Table 8 KHI Performance testing after heating at 160C and reformulation [0041] As outlined above, multiple experimental testing and modeling phases have been performed to successfully demonstrate that the addition of KHIs can significantly reduce the overall usage of THI, such as MEG, and the size of the corresponding MEG reclamation unit, thereby effectively reducing CAPEX and OPEX. In some configurations, the addition of 1.5 vol.% KHI reduces the MEG usage by 80% and also provides a long induction time without hydrate formation. A series of high-temperature testing was conducted to confirm the reusability of the KHI. Results indicated that the product remains effective and is still functional in inhibiting hydrate formation kinetically. Therefore, those performance tests demonstrate that methods and systems according to embodiments of the present disclosure enable (1) using KHI and MEG to treat the hydrate problem; (2) reducing the overall MEG usage by adding KHI; and (3) recirculating and reusing the KHI material after being heated in a MEG reclamation system.

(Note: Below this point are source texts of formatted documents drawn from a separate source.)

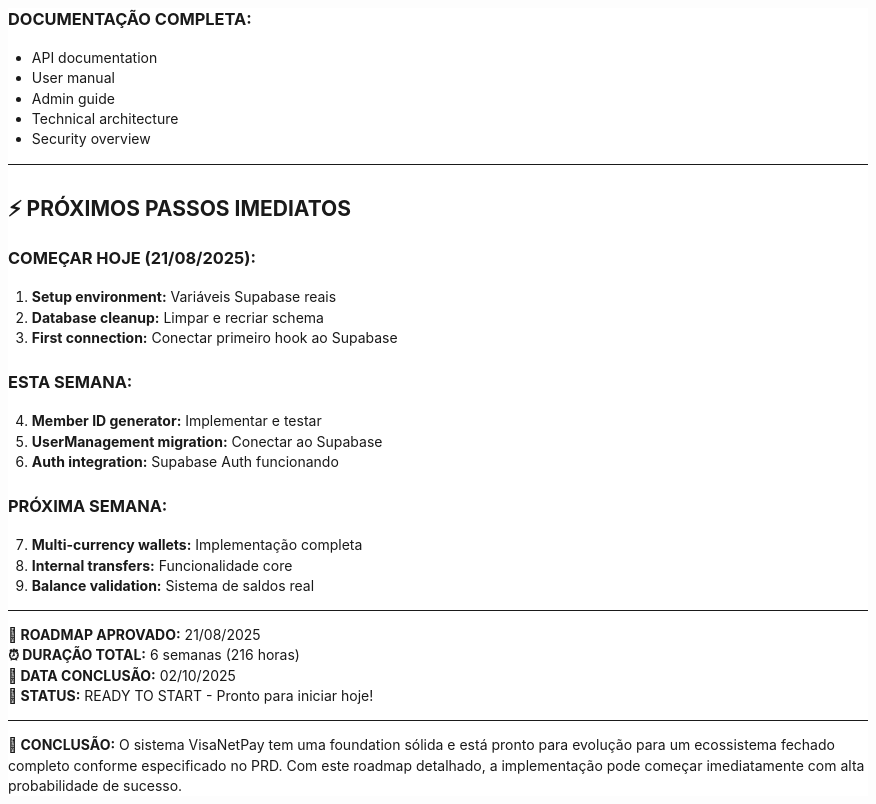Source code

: ### **DOCUMENTAÇÃO COMPLETA:**
- API documentation
- User manual
- Admin guide
- Technical architecture
- Security overview

---

## ⚡ PRÓXIMOS PASSOS IMEDIATOS

### **COMEÇAR HOJE (21/08/2025):**
1. **Setup environment:** Variáveis Supabase reais
2. **Database cleanup:** Limpar e recriar schema
3. **First connection:** Conectar primeiro hook ao Supabase

### **ESTA SEMANA:**
4. **Member ID generator:** Implementar e testar
5. **UserManagement migration:** Conectar ao Supabase
6. **Auth integration:** Supabase Auth funcionando

### **PRÓXIMA SEMANA:**
7. **Multi-currency wallets:** Implementação completa
8. **Internal transfers:** Funcionalidade core
9. **Balance validation:** Sistema de saldos real

---

**📅 ROADMAP APROVADO:** 21/08/2025  
**⏰ DURAÇÃO TOTAL:** 6 semanas (216 horas)  
**🎯 DATA CONCLUSÃO:** 02/10/2025  
**🚀 STATUS:** READY TO START - Pronto para iniciar hoje!

---

**🎊 CONCLUSÃO:** O sistema VisaNetPay tem uma foundation sólida e está pronto para evolução para um ecossistema fechado completo conforme especificado no PRD. Com este roadmap detalhado, a implementação pode começar imediatamente com alta probabilidade de sucesso.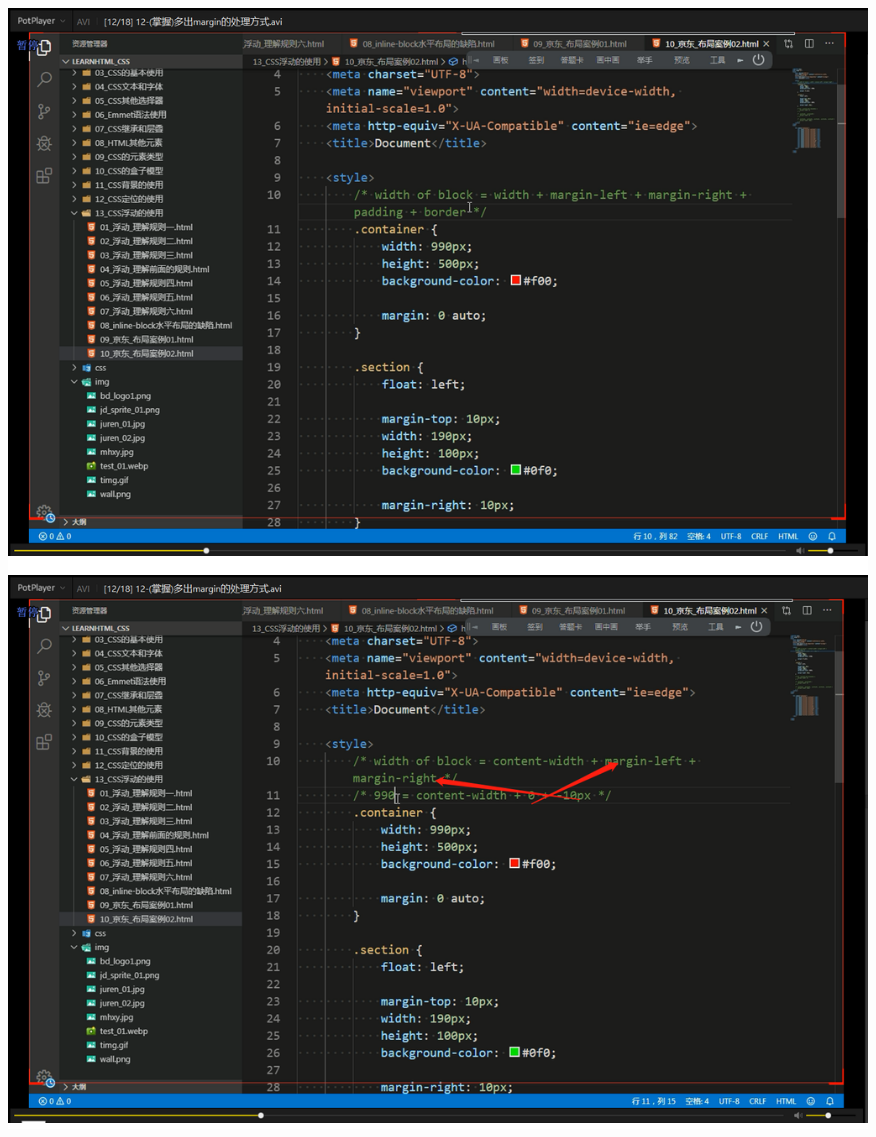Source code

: 



![image-20200412211713749](HTML元素的补充笔记.assets/image-20200412211713749.png)





![image-20200412211849958](HTML元素的补充笔记.assets/image-20200412211849958.png)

[0042] Methods and systems according to the present disclosure enable reduction of costs of a hydrate management system due to the size reduction of the pipeline and the topside MEG recovery facilities, and associated utility systems. Additionally or alternatively, systems and methods of the present disclosure enable the debottlenecking of MEG reclamation systems to accommodate higher water production. Further, in some configurations, systems and/or methods according to the present disclosure include (1) recycling unrecovered KHI back to the wells (such as subsea wells) and flowline along with lean MEG and/or (2) recovering the KHI active components from the process, re-formulating the KHI, and then injecting the recovered KHI to the wells and flowlines with, or separately from, the lean MEG product from the MEG recovery system.

[0043] In some configurations, the KHI is added via an umbilical core, and MEG is delivered via a separate larger lean MEG line. In some configurations, a chemical injection valve (CIMV) enables addition of KHI in the umbilical. In some configurations, the CIMV can be retrofitted to an existing system using MEG injection.

[0044] The specific embodiments described above have been illustrated by way of example, and it should be understood that these embodiments may be susceptible to various modifications and alternative forms. It should be further understood that the claims are not intended to be limited to the particular forms disclosed, but rather to cover all modifications, equivalents, and alternatives falling within the spirit and scope of this disclosure. [0045] In the claims, means-plus-function clauses are intended to cover the structures described herein as performing the recited function and not only structural equivalents, but also equivalent structures. Thus, for example, although a nail and a screw may not be structural equivalents in that a nail employs a cylindrical surface to secure wooden parts together, whereas a screw employs a helical surface, in the environment of fastening wooden parts, a nail and a screw may be equivalent structures. It is the express intention of the applicant not to invoke 35 U.S.C. § 112, paragraph 6 for any limitations of any of the claims herein, except for those in which the claim expressly uses the words ‘means for’ together with an associated function.